Covid-19: misure per l’esercizio in sicurezza delle attività scolastiche e dei trasporti

6 Agosto 2021/in Normativa

Il Consiglio dei Ministri, nella seduta n. 32 del 5 agosto 2021, ha approvato un decreto-legge che introduce misure urgenti per l’esercizio in sicurezza delle attività scolastiche, in materia di università e dei trasporti a partire dal 1° settembre 2021.

 Scuola e Università

Nell’anno scolastico 2021-2022, l’attività scolastica e didattica della scuola dell’infanzia, della scuola primaria e della secondaria di primo e secondo grado e universitaria sarà svolta in presenza. La misura è derogabile esclusivamente in singole istituzioni scolastiche o in quelle presenti in specifiche aree territoriali e con provvedimenti dei Presidenti delle Regioni, delle province autonome di Trento e Bolzano e dei sindaci, adottabili nelle zone arancioni e rosse e in circostanze di eccezionale e straordinaria necessità dovuta all’insorgenza di focolai o al rischio estremamente elevato di diffusione del virus SARS-CoV-2 o di sue varianti.

In linea con l’avviso del Comitato tecnico-scientifico, in tutte le istituzioni del sistema nazionale di istruzione sono adottate alcune misure di sicurezza minime:

-è fatto obbligo di utilizzo dei dispositivi di protezione delle vie respiratorie, fatta eccezione per i bambini di età inferiore ai sei anni, per i soggetti con patologie o disabilità incompatibili con l’uso della mascherina, per i soggetti impegnati nelle attività sportive. Le linee guida possono derogare all’obbligo di mascherina se alle attività partecipano solo studenti vaccinati o guariti;

-è vietato accedere o permanere nei locali scolastici ai soggetti con sintomatologia respiratoria o temperatura corporea oltre i 37,5°.

Tutto il personale scolastico e universitario e gli studenti universitari (che potranno essere sottoposti a controlli a campione) devono possedere il Green Pass.

Il mancato rispetto del requisito è considerato assenza ingiustificata e a decorrere dal quinto giorno di assenza, il rapporto di lavoro è sospeso e non sono dovuti la retribuzione né altro compenso.

Si prevede inoltre una maggiore tutela legale per il personale scolastico e universitario a condizione che rispetti le norme del decreto e le misure stabilite dalle linee guida e dai protocolli.

Le Università possono derogare alle misure solo per le attività a cui partecipino solo studenti vaccinati o guariti.

Il Commissario straordinario organizzerà e realizzerà un piano di screening della popolazione scolastica.

 Trasporti

Sempre a decorrere dal primo settembre prossimo, si introducono nuove norme per l’accesso e l’utilizzo ai mezzi di trasporto. In questo caso il criterio guida è la distinzione tra trasporti di medio-lunga percorrenza e trasporto pubblico a breve percorrenza, ad eccezione degli aerei per i quali non si prevede alcuna differenziazione.

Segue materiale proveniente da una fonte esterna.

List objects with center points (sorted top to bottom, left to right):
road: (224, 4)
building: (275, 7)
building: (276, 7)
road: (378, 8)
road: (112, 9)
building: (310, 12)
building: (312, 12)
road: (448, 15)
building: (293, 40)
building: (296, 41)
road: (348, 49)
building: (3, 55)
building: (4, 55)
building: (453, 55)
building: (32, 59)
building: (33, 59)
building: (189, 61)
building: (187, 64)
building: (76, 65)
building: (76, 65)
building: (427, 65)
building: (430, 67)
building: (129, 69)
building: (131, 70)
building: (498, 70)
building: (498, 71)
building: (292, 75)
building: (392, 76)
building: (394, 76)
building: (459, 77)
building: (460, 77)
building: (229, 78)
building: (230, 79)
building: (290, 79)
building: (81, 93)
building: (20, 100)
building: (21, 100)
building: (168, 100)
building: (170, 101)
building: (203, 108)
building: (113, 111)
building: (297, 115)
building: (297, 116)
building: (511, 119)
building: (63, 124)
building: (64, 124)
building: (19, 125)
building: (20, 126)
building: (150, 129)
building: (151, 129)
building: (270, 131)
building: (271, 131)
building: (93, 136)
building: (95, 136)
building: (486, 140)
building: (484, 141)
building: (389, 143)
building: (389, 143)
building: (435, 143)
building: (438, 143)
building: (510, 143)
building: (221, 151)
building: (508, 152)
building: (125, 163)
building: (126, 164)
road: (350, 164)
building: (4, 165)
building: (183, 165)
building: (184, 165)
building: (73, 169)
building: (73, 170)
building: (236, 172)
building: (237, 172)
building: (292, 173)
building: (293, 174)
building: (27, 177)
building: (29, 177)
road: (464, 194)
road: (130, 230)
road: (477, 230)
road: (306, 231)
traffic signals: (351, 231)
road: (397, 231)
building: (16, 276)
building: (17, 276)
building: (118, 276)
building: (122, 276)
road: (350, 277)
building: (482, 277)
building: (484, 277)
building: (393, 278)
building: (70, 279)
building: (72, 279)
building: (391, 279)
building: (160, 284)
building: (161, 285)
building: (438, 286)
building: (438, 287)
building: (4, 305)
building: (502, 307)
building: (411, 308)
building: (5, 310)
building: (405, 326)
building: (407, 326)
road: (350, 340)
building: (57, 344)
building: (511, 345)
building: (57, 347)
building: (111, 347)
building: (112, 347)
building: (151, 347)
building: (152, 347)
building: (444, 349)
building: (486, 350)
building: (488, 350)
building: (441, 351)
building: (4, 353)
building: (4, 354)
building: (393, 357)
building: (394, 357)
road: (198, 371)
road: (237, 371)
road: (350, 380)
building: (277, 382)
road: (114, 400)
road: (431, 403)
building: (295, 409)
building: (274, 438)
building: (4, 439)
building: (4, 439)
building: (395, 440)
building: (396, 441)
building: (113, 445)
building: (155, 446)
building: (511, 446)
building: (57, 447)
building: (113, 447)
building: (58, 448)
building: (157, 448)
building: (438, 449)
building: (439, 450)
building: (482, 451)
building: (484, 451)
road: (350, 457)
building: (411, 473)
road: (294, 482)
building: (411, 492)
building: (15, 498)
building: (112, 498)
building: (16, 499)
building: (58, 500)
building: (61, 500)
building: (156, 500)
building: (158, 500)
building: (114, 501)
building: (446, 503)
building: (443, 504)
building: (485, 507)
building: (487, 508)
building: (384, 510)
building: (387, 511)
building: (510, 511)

In base a questa suddivisione sarà consentito esclusivamente ai soggetti muniti di Green Pass l’accesso e l’utilizzo dei seguenti mezzi di trasporto:

– aeromobili adibiti a servizi commerciali di trasporto di persone;

– navi e traghetti adibiti a servizi di trasporto interregionale, ad esclusione di quelli impiegati per i collegamenti marittimi nello Stretto di Messina;

– treni impiegati nei servizi di trasporto ferroviario passeggeri di tipo Inter City, Inter City Notte e Alta Velocità;

– autobus adibiti a servizi di trasporto di persone, ad offerta indifferenziata, effettuati su strada in modo continuativo o periodico su un percorso che collega più di due regioni ed aventi itinerari, orari, frequenze e prezzi prestabiliti;

– autobus adibiti a servizi di noleggio con conducente, ad esclusione di quelli impiegati nei servizi aggiuntivi di trasporto pubblico locale e regionale.

L’utilizzo degli altri mezzi di trasporto può avvenire anche senza green pass, fatta salva l’osservanza delle misure anti contagio.

L’obbligo di green pass non si applica ai soggetti esclusi per età dalla campagna vaccinale e alle persone che, per motivi di salute e in base alle indicazioni del CTS, non possono vaccinarsi.

 Eventi sportivi

Per questa categoria, per gli eventi all’aperto, è possibile prevedere modalità di assegnazione dei posti alternative al distanziamento interpersonale di almeno un metro; per gli eventi al chiuso, il limite di capienza già previsto è innalzato al 35%.

https://www.studiolegalealbi.com/wp-content/uploads/2020/06/240_F_324511507_zp1kYH5wlFZaL7lh0KK7xOkOdUAqCXQ1-1.jpg 286 640 Admin2 https://www.studiolegalealbi.com/wp-content/uploads/2019/07/logo-albi.png Admin22021-08-06 18:13:142021-08-06 18:13:14Covid-19: misure per l’esercizio in sicurezza delle attività scolastiche e dei trasporti

Covid-19: Green Pass e proroga dello stato di emergenza

29 Luglio 2021/in Normativa

È stato pubblicato sulla Gazzetta Ufficiale n. 175 del 23 luglio 2021 il testo del decreto legge 23 luglio 2021 n. 105, recante misure urgenti per fronteggiare l’emergenza epidemiologica da Covid-19 e per l’esercizio in sicurezza di attività sociali ed economiche.

Il decreto ha prorogato fino al 31 dicembre 2021 lo stato di emergenza nazionale ed ha stabilito le modalità di utilizzo del Green Pass nonché i nuovi criteri per la “colorazione” delle Regioni.

Green Pass

Sarà possibile svolgere alcune attività solo in caso di:

– certificazione verde Covid-19, che può essere rilasciata dopo la somministrazione della prima dose di vaccino e ha validità dal quindicesimo giorno successivo fino alla data prevista per la somministrazione della seconda dose (nel caso di vaccino a doppia dose). La certificazione verde ha in ogni caso una validità di nove mesi dal completamento del ciclo vaccinale;

– guarigione dall’infezione da Sars-CoV-2 (validità 6 mesi);

– effettuazione di un test molecolare o antigenico rapido con risultato negativo al virus Sars-CoV-2 (con validità 48 ore).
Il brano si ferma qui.